Blasting EBI Services 1
Although I knew there were some programtical way to access EMBL-EBI databases(http://www.ebi.ac.uk/Tools/webservices/), I had no idea how to do it because I didn’t know about UDDI, WSDL, and SOAP.
After learning the concepts of those technologies I tried some examples in this page (http://www.ebi.ac.uk/Tools/webservices/tutorials/06_programming/python/soap/soappy). The first two example code worked without any modifications. But the third one, “Complex Data Structures”, didn’t work.
The cause of this problem was that the url(http://www.ebi.ac.uk/Tools/webservices/wsdl/WSWUBlast.wsdl) used in the code was not accessible anymore. The right url was “http://www.ebi.ac.uk/Tools/services/soap/fasta?wsdl”. Furthermore, the way to access the service had changed accordingly.
After some struggles, I modified the code as follows.
# Import WSDL package
from SOAPpy import WSDL
# Create service interface
wsdlUrl = 'http://www.ebi.ac.uk/Tools/services/soap/fasta?wsdl'
server = WSDL.Proxy(wsdlUrl)
# For debug
server.soapproxy.config.dumpSOAPOut = 1
server.soapproxy.config.dumpSOAPIn = 1
# Query sequence
seq = """>Q8E5Q5_STRA3
MKLSKRYRFWQKVIKALGVLALIATLVLVVYLYKLGILNDSNELKDLVHKYEFWGPMIFI
VAQIVQIVFPVIPGGVTTVAGFLIFGPTLGFIYNYIGIIIGSVILFWLVKFYGRKFVLLF
MDQKTFDKYESKLETSGYEKFFIFCMASPISPADIMVMITGLSNMSIKRFVTIIMITKPI
SIIGYSYLWIYGGDILKNFLN"""
dbnames = {'string':'pdb'}
# Structure containing parameters
blast_params = {
'program':'fasta', # Protein vs. protein search
'database':dbnames, # Database to search
'scores':10,
'alignments':10,
'stype':'protein',
'sequence':seq
}
server.methods['run'].namespace = server.wsdl.targetNamespace
jobid = server.run(email="pachiras@localhost", title="testjob", parameters=blast_params)
The point was to specify the namespace before calling each method. Since server.wsdl.targetNamespace holds the namespace written in the wsdl file( ‘http://www.ebi.ac.uk/Tools/services/soap/fasta?wsdl’), its value is substituted into server.method[‘some_method’].namespace.
With suds library, this code is rewritten in a more simple way.
from suds.client import Client
wsdlUrl = 'http://www.ebi.ac.uk/Tools/services/soap/fasta?wsdl'
client = Client(wsdlUrl)
seq = """MKLSKRYRFWQKVIKALGVLALIATLVLVVYLYKLGILNDSNELKDLVHKYEFWGPMIFI
VAQIVQIVFPVIPGGVTTVAGFLIFGPTLGFIYNYIGIIIGSVILFWLVKFYGRKFVLLF
MDQKTFDKYESKLETSGYEKFFIFCMASPISPADIMVMITGLSNMSIKRFVTIIMITKPI
SIIGYSYLWIYGGDILKNFLN"""
dbnames = {'string':'pdb'}
# Structure containing parameters
blast_params = {
'program':'fasta', # Protein vs. protein search
'database':dbnames, # Database to search
'scores':10,
'alignments':10,
'stype':'protein',
'sequence':seq
}
jobid = client.service.run(email="pachiras@localhost", title="testjob", parameters=blast_params)

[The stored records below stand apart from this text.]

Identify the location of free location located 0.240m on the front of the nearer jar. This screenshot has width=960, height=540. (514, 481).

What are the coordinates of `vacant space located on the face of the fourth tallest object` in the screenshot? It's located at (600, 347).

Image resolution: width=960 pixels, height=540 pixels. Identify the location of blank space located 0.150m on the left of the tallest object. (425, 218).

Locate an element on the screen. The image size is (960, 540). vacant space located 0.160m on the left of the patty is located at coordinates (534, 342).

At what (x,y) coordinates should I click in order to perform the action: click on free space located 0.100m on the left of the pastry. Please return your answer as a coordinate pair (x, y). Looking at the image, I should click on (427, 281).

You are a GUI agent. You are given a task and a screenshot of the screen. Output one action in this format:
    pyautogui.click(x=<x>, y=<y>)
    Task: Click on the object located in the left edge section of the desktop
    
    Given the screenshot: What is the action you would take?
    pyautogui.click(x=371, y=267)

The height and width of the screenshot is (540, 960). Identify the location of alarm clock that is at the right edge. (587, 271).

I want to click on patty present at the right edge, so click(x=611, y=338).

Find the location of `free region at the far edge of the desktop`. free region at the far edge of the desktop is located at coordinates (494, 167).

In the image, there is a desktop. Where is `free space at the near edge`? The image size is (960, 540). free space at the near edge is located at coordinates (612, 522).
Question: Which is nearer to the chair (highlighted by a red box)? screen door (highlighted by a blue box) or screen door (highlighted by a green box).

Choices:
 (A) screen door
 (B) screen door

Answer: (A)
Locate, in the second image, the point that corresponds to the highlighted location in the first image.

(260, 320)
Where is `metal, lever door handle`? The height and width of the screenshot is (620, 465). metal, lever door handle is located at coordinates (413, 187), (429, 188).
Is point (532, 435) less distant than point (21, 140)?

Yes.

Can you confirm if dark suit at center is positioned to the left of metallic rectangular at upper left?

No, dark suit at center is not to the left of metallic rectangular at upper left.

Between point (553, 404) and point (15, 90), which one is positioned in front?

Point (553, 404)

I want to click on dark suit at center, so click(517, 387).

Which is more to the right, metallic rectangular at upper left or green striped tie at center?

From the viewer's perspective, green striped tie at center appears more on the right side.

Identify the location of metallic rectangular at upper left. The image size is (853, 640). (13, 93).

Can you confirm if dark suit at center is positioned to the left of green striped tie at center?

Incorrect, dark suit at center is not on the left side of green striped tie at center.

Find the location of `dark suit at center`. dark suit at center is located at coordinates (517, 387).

If you’d like to know what type of methods the service is providing, simply type this.
print client
Suds ( https://fedorahosted.org/suds/ ) version: 0.4.1 (beta) build: R703-20101015
Service ( JDispatcherService ) tns="http://soap.jdispatcher.ebi.ac.uk"
Prefixes (1)
ns0 = "http://soap.jdispatcher.ebi.ac.uk"
Ports (1):
(JDispatcherServiceHttpPort)
Methods (6):
getParameterDetails(xs:string parameterId, )
getParameters()
getResult(xs:string jobId, xs:string type, wsRawOutputParameters parameters, )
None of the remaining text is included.